> Material for the task
- - - - - - -

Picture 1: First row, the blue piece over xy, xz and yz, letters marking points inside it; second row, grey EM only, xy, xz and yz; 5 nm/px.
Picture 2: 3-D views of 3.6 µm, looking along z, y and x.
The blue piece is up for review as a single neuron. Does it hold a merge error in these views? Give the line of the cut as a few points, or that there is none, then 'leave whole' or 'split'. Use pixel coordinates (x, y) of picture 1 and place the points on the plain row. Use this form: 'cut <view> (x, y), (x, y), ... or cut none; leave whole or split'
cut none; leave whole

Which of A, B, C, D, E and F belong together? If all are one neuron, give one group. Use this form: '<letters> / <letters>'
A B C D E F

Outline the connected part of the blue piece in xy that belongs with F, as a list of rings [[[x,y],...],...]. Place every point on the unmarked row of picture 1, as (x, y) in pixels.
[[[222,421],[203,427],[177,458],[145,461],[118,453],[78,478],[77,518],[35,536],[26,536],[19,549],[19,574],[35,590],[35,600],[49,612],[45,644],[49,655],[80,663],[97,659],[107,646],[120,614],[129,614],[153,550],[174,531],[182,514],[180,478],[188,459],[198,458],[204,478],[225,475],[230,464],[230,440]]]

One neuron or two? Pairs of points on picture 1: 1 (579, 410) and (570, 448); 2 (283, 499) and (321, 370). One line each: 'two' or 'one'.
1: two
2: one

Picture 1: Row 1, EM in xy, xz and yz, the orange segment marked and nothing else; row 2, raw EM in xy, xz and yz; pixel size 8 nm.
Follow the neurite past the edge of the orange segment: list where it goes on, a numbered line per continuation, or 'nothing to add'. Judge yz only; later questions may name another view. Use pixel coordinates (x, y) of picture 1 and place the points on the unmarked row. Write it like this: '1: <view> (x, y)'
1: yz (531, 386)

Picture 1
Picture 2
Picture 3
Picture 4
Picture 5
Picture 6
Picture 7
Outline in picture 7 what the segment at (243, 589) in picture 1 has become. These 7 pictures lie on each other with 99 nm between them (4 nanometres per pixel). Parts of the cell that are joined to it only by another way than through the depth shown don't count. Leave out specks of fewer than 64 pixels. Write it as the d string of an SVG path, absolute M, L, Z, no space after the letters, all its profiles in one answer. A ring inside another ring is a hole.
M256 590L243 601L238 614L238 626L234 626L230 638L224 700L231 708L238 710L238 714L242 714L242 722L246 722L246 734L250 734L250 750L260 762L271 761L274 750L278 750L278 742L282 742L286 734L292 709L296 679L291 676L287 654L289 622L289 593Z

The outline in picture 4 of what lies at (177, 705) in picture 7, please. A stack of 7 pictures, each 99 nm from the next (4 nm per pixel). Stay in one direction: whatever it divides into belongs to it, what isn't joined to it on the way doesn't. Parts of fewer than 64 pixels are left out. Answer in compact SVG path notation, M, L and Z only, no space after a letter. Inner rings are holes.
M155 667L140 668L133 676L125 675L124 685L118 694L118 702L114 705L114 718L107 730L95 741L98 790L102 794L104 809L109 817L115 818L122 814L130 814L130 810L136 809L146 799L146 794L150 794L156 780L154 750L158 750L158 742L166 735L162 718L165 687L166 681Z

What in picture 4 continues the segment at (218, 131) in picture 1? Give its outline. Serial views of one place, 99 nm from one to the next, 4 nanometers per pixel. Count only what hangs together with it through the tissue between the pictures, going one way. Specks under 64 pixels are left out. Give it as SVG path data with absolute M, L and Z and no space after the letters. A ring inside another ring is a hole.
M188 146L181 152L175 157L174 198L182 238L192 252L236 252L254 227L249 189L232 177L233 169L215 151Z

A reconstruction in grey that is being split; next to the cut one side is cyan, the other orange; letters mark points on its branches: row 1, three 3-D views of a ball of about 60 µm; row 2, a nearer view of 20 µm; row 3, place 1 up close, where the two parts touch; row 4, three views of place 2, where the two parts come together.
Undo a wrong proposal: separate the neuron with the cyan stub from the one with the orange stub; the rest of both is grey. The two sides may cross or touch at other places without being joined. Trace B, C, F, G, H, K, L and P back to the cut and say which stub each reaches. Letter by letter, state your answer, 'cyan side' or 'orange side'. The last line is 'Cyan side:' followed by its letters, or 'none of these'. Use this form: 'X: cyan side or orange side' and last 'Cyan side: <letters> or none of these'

- - - - - - -

> Task objective
Write every record out again exactly.

> Solved exercise
Picture 1: First row, the blue piece over xy, xz and yz, letters marking points inside it; second row, grey EM only, xy, xz and yz; 5 nm/px.
Picture 2: 3-D views of 3.6 µm, looking along z, y and x.
The blue piece is up for review as a single neuron. Does it hold a merge error in these views? Give the line of the cut as a few points, or that there is none, then 'leave whole' or 'split'. Use pixel coordinates (x, y) of picture 1 and place the points on the plain row. Use this form: 'cut <view> (x, y), (x, y), ... or cut none; leave whole or split'
cut none; leave whole

Which of A, B, C, D, E and F belong together? If all are one neuron, give one group. Use this form: '<letters> / <letters>'
A B C D E F

Outline the connected part of the blue piece in xy that belongs with F, as a list of rings [[[x,y],...],...]. Place every point on the unmarked row of picture 1, as (x, y) in pixels.
[[[222,421],[203,427],[177,458],[145,461],[118,453],[78,478],[77,518],[35,536],[26,536],[19,549],[19,574],[35,590],[35,600],[49,612],[45,644],[49,655],[80,663],[97,659],[107,646],[120,614],[129,614],[153,550],[174,531],[182,514],[180,478],[188,459],[198,458],[204,478],[225,475],[230,464],[230,440]]]

One neuron or two? Pairs of points on picture 1: 1 (579, 410) and (570, 448); 2 (283, 499) and (321, 370). One line each: 'two' or 'one'.
1: two
2: one

Picture 1: Row 1, EM in xy, xz and yz, the orange segment marked and nothing else; row 2, raw EM in xy, xz and yz; pixel size 8 nm.
Follow the neurite past the edge of the orange segment: list where it goes on, a numbered line per continuation, or 'nothing to add'. Judge yz only; later questions may name another view. Use pixel coordinates (x, y) of picture 1 and place the points on the unmarked row. Write it like this: '1: <view> (x, y)'
1: yz (531, 386)

Picture 1
Picture 2
Picture 3
Picture 4
Picture 5
Picture 6
Picture 7
Outline in picture 7 what the segment at (243, 589) in picture 1 has become. These 7 pictures lie on each other with 99 nm between them (4 nanometres per pixel). Parts of the cell that are joined to it only by another way than through the depth shown don't count. Leave out specks of fewer than 64 pixels. Write it as the d string of an SVG path, absolute M, L, Z, no space after the letters, all its profiles in one answer. A ring inside another ring is a hole.
M256 590L243 601L238 614L238 626L234 626L230 638L224 700L231 708L238 710L238 714L242 714L242 722L246 722L246 734L250 734L250 750L260 762L271 761L274 750L278 750L278 742L282 742L286 734L292 709L296 679L291 676L287 654L289 622L289 593Z

The outline in picture 4 of what lies at (177, 705) in picture 7, please. A stack of 7 pictures, each 99 nm from the next (4 nm per pixel). Stay in one direction: whatever it divides into belongs to it, what isn't joined to it on the way doesn't. Parts of fewer than 64 pixels are left out. Answer in compact SVG path notation, M, L and Z only, no space after a letter. Inner rings are holes.
M155 667L140 668L133 676L125 675L124 685L118 694L118 702L114 705L114 718L107 730L95 741L98 790L102 794L104 809L109 817L115 818L122 814L130 814L130 810L136 809L146 799L146 794L150 794L156 780L154 750L158 750L158 742L166 735L162 718L165 687L166 681Z

What in picture 4 continues the segment at (218, 131) in picture 1? Give its outline. Serial views of one place, 99 nm from one to the next, 4 nanometers per pixel. Count only what hangs together with it through the tissue between the pictures, going one way. Specks under 64 pixels are left out. Give it as SVG path data with absolute M, L and Z and no space after the letters. A ring inside another ring is a hole.
M188 146L181 152L175 157L174 198L182 238L192 252L236 252L254 227L249 189L232 177L233 169L215 151Z

A reconstruction in grey that is being split; next to the cut one side is cyan, the other orange; letters mark points on its branches: row 1, three 3-D views of a ball of about 60 µm; row 2, a nearer view of 20 µm; row 3, place 1 up close, where the two parts touch; row 4, three views of place 2, where the two parts come together.
Undo a wrong proposal: separate the neuron with the cyan stub from the one with the orange stub; the rest of both is grey. The two sides may cross or touch at other places without being joined. Trace B, C, F, G, H, K, L and P back to the cut and say which stub each reaches. Letter by letter, state your answer, 'cyan side' or 'orange side'. The last line is 'Cyan side:' followed by its letters, or 'none of these'. Use this form: 'X: cyan side or orange side' and last 'Cyan side: <letters> or none of these'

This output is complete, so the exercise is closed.